Ddun’s hand moved from his beard to rub the back of his neck in his discomfort as he acquiesced to the situation. “Lets put him in a proper room.” He fished the bark from Tanner’s mouth so as not to have him choke, and instructed Rudda to the legs while he took the shoulders.
“I want to see her,” it was barely above a whisper as they carried him to a room next to Rudda’s, with its own hearth and decorated in furs and tapestries, empty clothes chests and boxes and rolled carpets in stacks as if someone had treated it as half a storage room since the last occupant graced it. He lay limp on the bedding until the two went to leave, when he cried out for them to stay, eyes still shut.

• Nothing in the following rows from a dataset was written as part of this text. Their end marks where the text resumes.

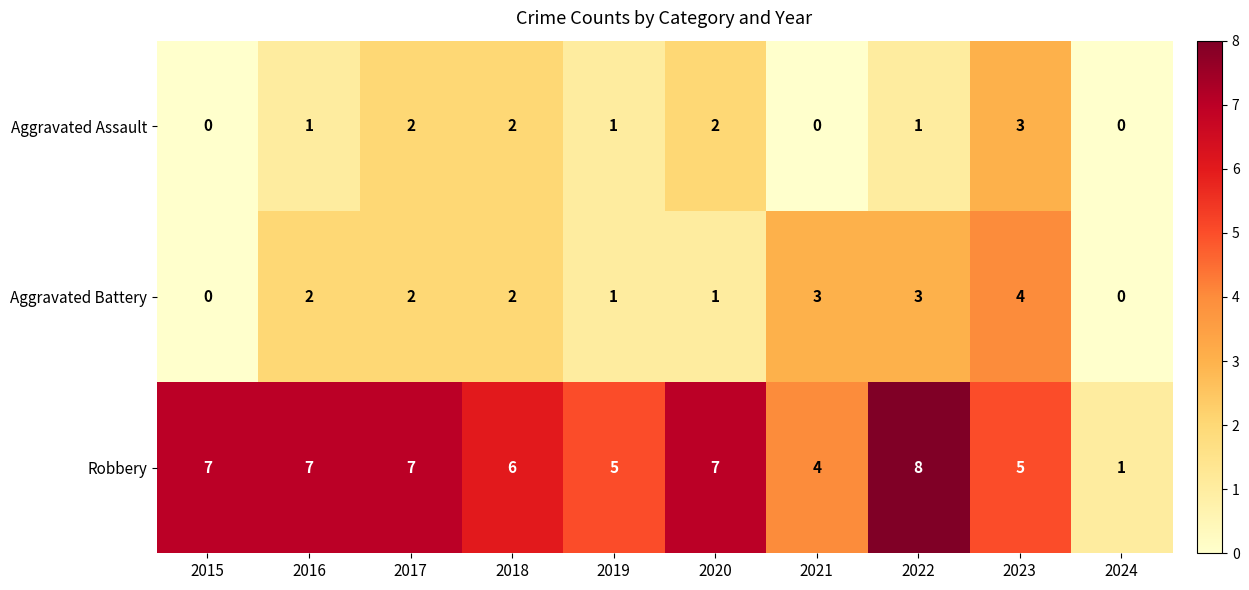

Which series has the largest total across all categories?

Robbery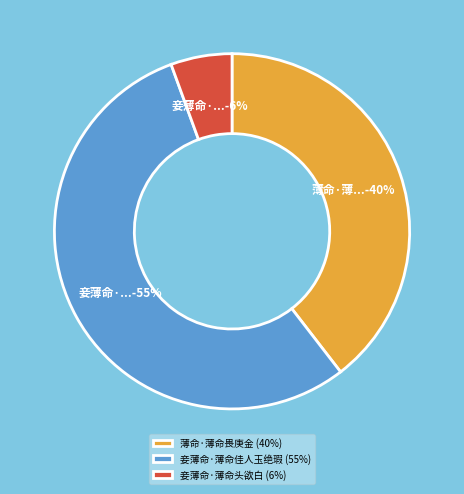

Is it true that 妾薄命·薄命佳人玉绝瑕 is 46% of the pie?

False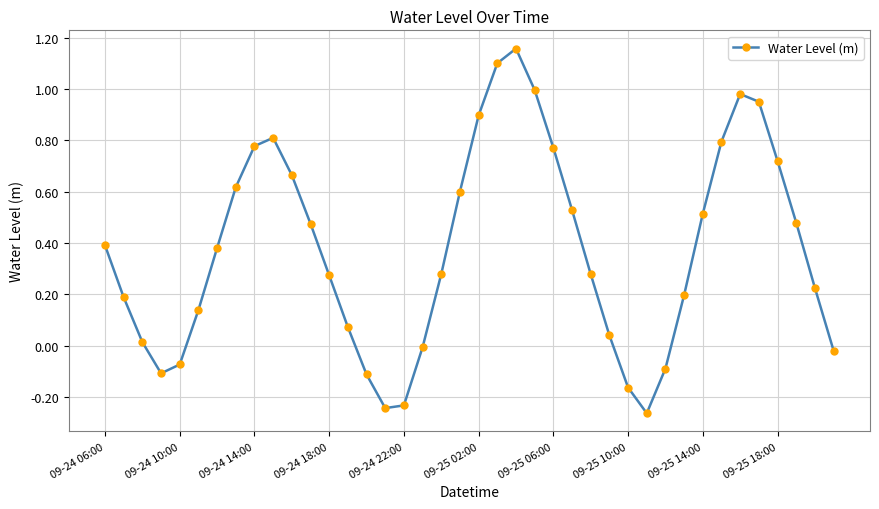

Does the chart display data point markers on the line(s)?

Yes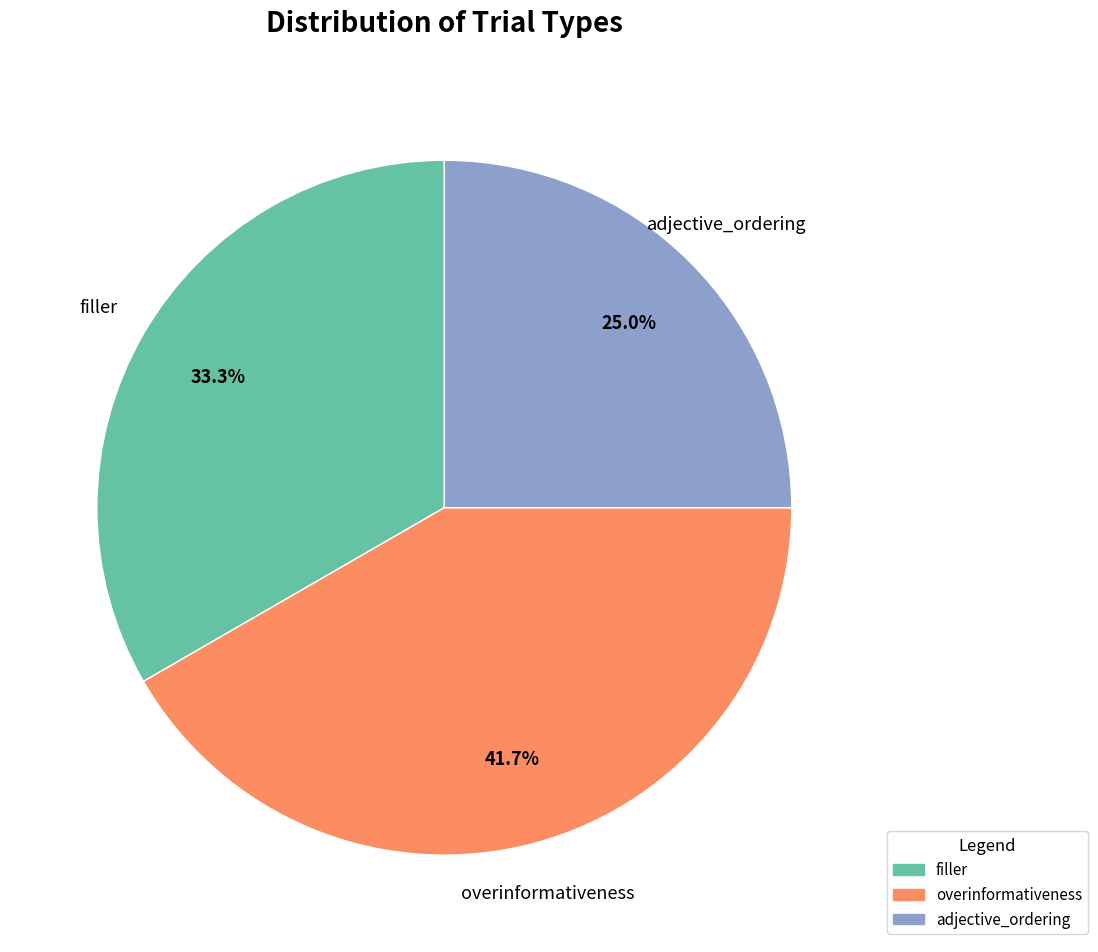

What is the total percentage of overinformativeness and filler?

75.0%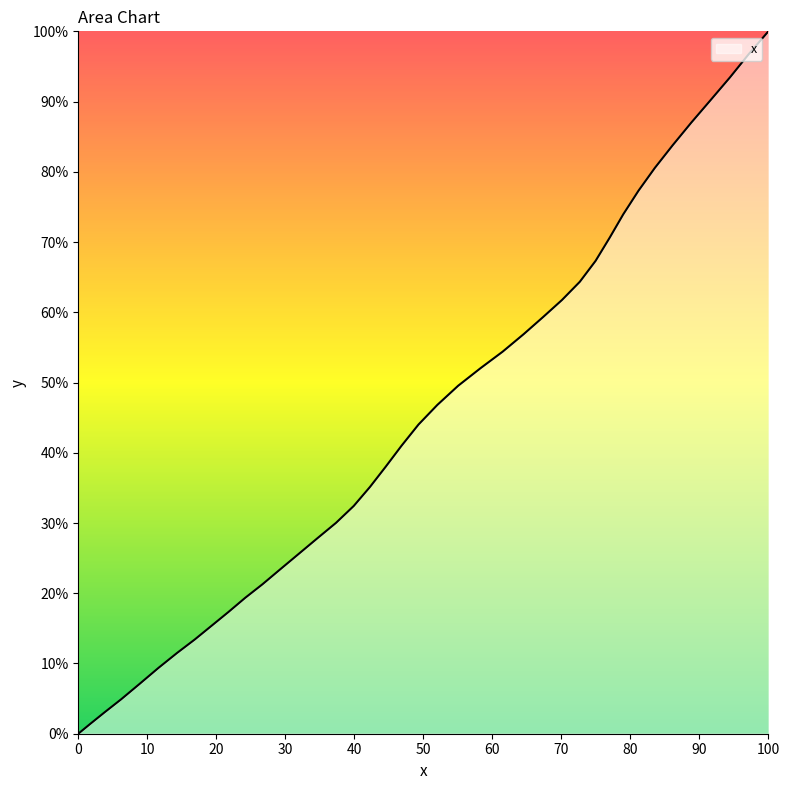

What is the difference between the maximum and minimum values?

100.0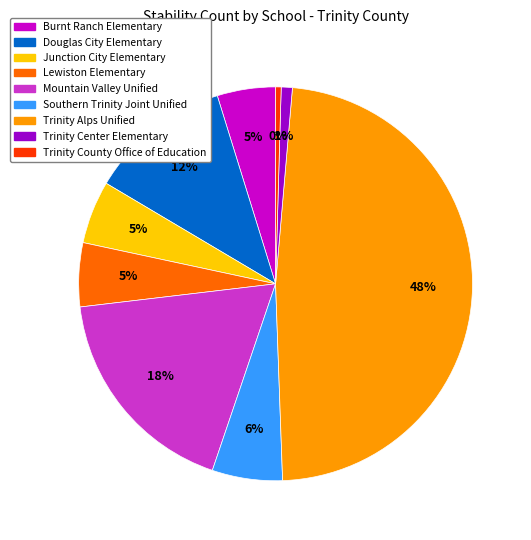

Combined, do Trinity County Office of Education and Burnt Ranch Elementary account for over 50%?

No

“I need to get Lauren,” Ddun said, “if you want to see her.” His skin crawled, and he could see Rudda fidget as he stood, skin turning pallid. “Alright?” Rudda and Ddun exchanged glances, even while Rudda wore his mask Ddun could see the hunter did not want to be in that room. Neither did Ddun. He didn’t want to be anywhere in the castle, he wanted to be as far away from Kaddusk as possible.
Tanner didn’t answer, and Ddun turned back to the door.
“Again?” Lauren said as she walked through the shimmer where the door was supposed to be. “It’s like he’s begging for Meired to come back to the castle.”